Last week, Currency Research held its inaugural Digital Currency Conference in Washington, D.C. The event brought together experts, policymakers, technologists, central bankers, and stakeholders to discuss the future of digital currencies––namely, central bank digital currencies (CBDCs). It covered everything from quantum computing to the digital divide in payments.

While the event led to too many discussions to list in one sitting, here are three of the key takeaways that seemed to echo throughout the day.

A CBDC Is a Solution in Search of a Problem

The most pressing question of all was whether a CBDC was a “shiny new toy” for central bankers or the next great step forward in the history of money. It’s certainly might be a “step in history,” but the current outlook for CBDCs is far from great.

Douglas Elliott and Larissa de Lima at Oliver Wyman addressed the issue well last summer when they detailed six policy mistakes that need to be avoided when crafting CBDCs. One of the most important mistakes they describe might be the mistake of ignoring the other policy tools that are on the table. Luckily, some policymakers appear to be taking note of this warning. For example, Philip Lowe, Governor of the Reserve Bank of Australia (RBA), recently said, “The RBA is open to [the possibility of a CBDC]. To date, though, we have not seen a strong public policy case to move in this direction, especially given Australia’s efficient, fast, and convenient electronic payments system.”

The U.S. payments system is years behind that in Australia, but even here, a CBDC is not a unique solution.

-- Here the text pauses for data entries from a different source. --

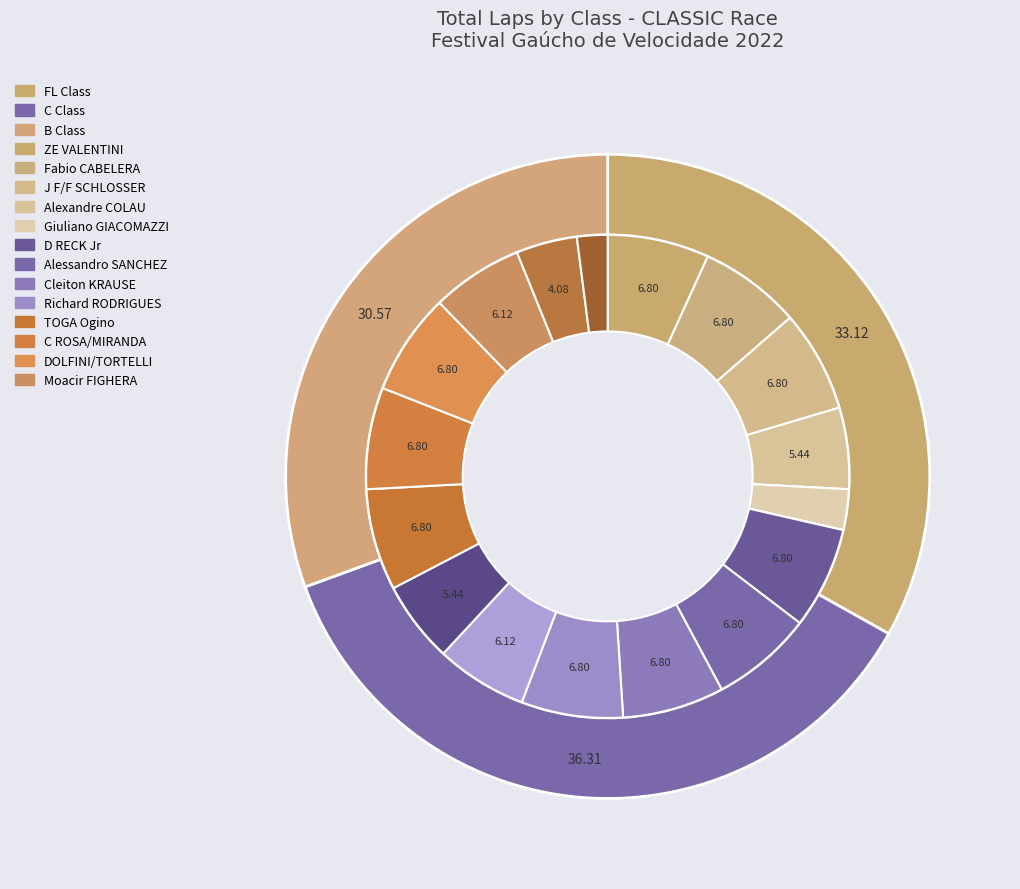

Count the number of slices in the pie.

3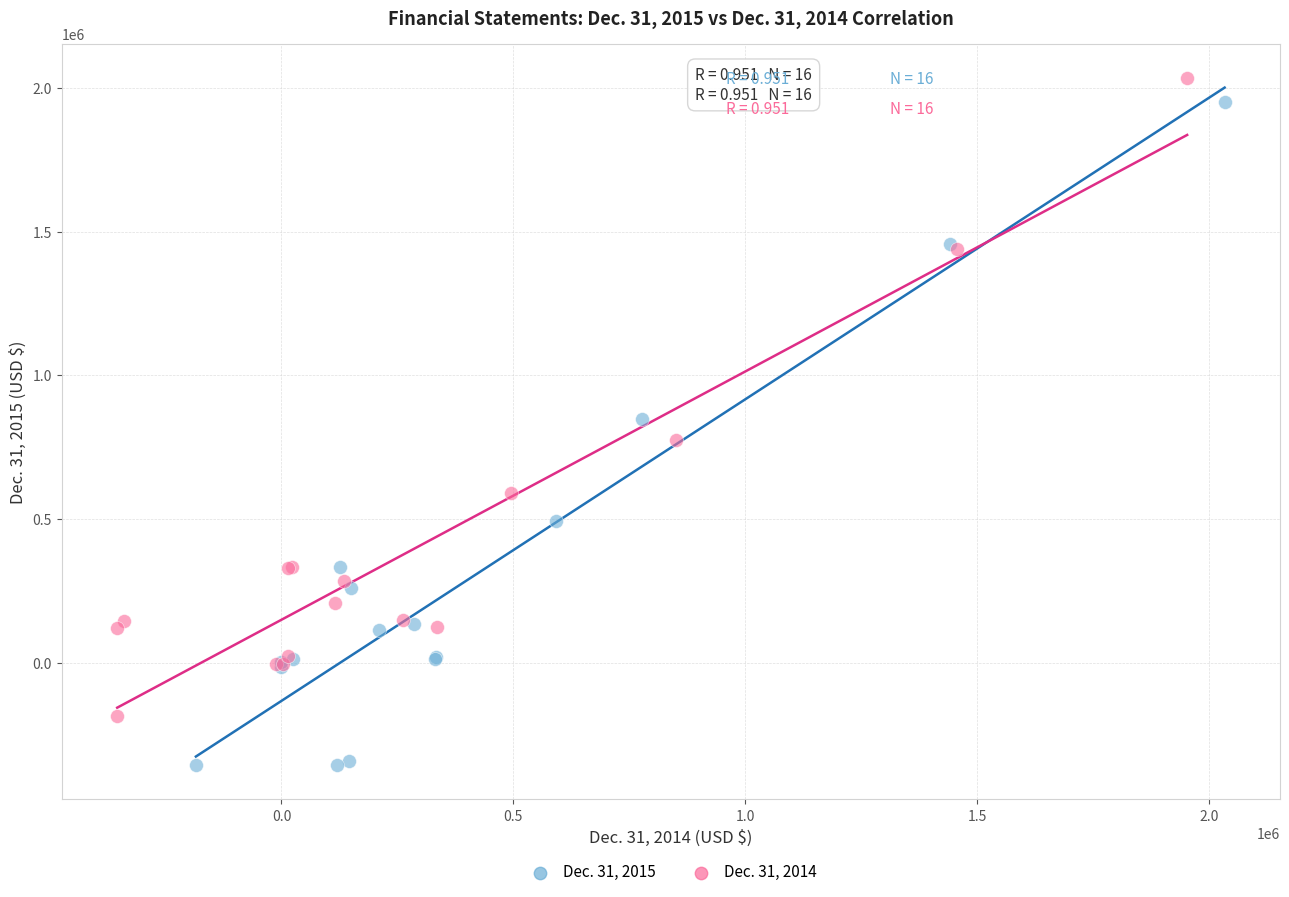

Which series has the largest Y range (max minus min)?

Dec. 31, 2015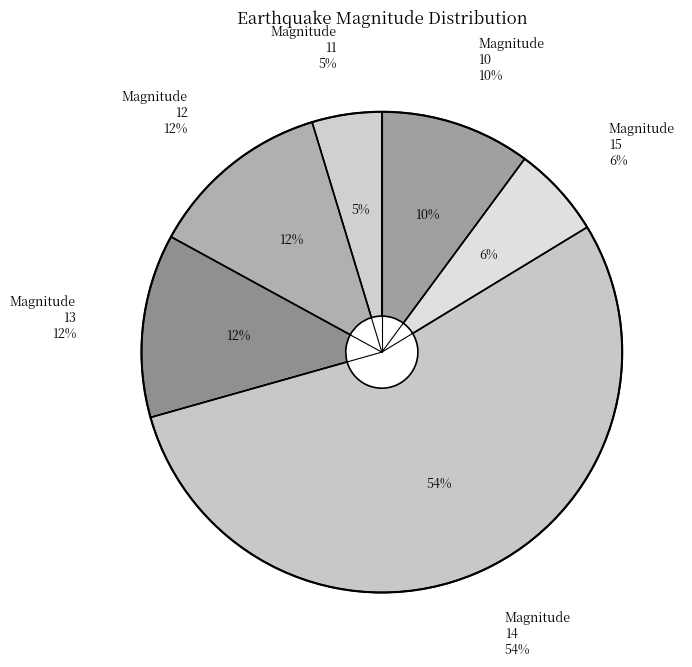

Is there a majority slice in this chart?

Yes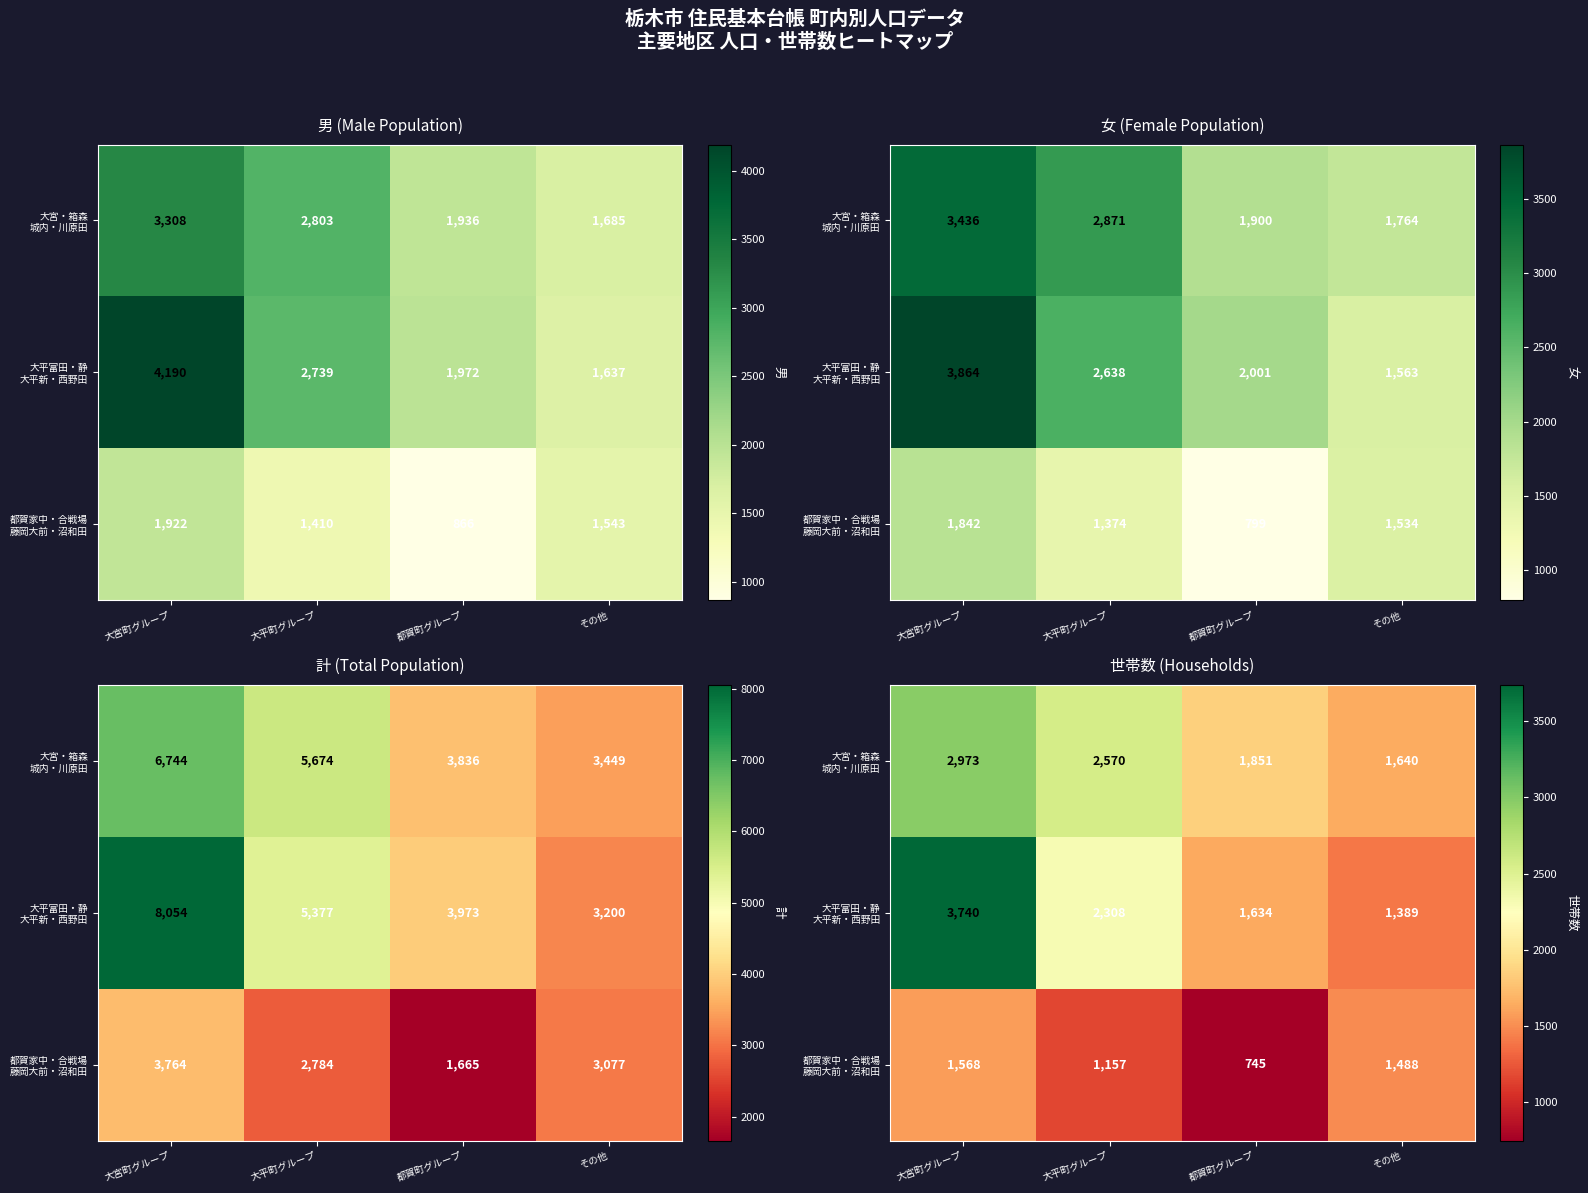

At how many categories does at least one series exceed 933?

4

Not only has the private sector made great strides in speeding up payments, but the Fed itself is expected to launch a new service (FedNow) in 2023 specifically to update the payments system.

And much like with the payments system, the other issues a CBDC is purported to fix are all being addressed through more-targeted, private-sector endeavors. It’s just not clear what unique issue a CBDC will solve in practice, and how that solution would justify reinventing the dollar. And if that question can’t be answered, the United States would be better off renouncing plans to launch a CBDC.

Costs of Cryptocurrencies are “Too High”

Another common question throughout the conference was about the energy cost of cryptocurrencies like Bitcoin. Dave Mills, associate director at the Board of Governors of the Federal Reserve, noted the following: “If anything is to be a viable option, its costs need to be comparable to the existing banking system.” Mills is half right. However, with some tweaking, the statement can capture the full story:

If any cryptocurrency is to be a viable alternative to the traditional banking system, its net benefits need to be equal to or exceed those associated with the existing banking system.

In fact, Lawrence White wrote an essay this week explaining exactly that. A cost analysis may be one piece of the puzzle, but to judge the full picture, one must weigh both costs and benefits. It doesn’t matter if the item at hand is a bridge or a blockchain, a decision is only half informed if it’s solely judged by its costs.

Questions and Uncertainty

Finally, Sunayna Tuteja, chief innovation officer at the Federal Reserve, summarized the last takeaway when she said, “Just because you’ve been relevant for the last 100 years does not mean you’ll be relevant for the next 100 years.” Although the Fed may see a CBDC as a ticket to relevancy, there is still much uncertainty about how secure that ticket really is. For example, one of the greatest challenges in thinking about a CBDC is pinning down exactly which type of CBDC someone is talking about.

A CBDC can be wholesale, retail, synthetic, token-based, and the list goes on. Each variation has its own unique costs and benefits. So it’s important for central banks to nail down exactly what type of CBDC they want to pursue because it will ultimately undermine their attempt if they take a “Swiss Army knife approach” and try to blend them all together. It would be better to have a focused approach that delivers one or two benefits that improve (on net) problems in the current system than a scattered approach that does the minimum to check all the boxes.

The Fed did, after nearly a year of deliberations and postponing, outline its vision for a CBDC, but even that left many questions still unanswered. As time moves forward, the Fed will have to make some hard decisions about exactly what it wants in a CBDC if it is going to make the case to the American people. Until then, the future of a CBDC in the United States is far from certain.

For Next Time

With these takeaways in mind, it’s safe to say that Currency Research’s inaugural Digital Currency Conference set a great foundation for their future events to come.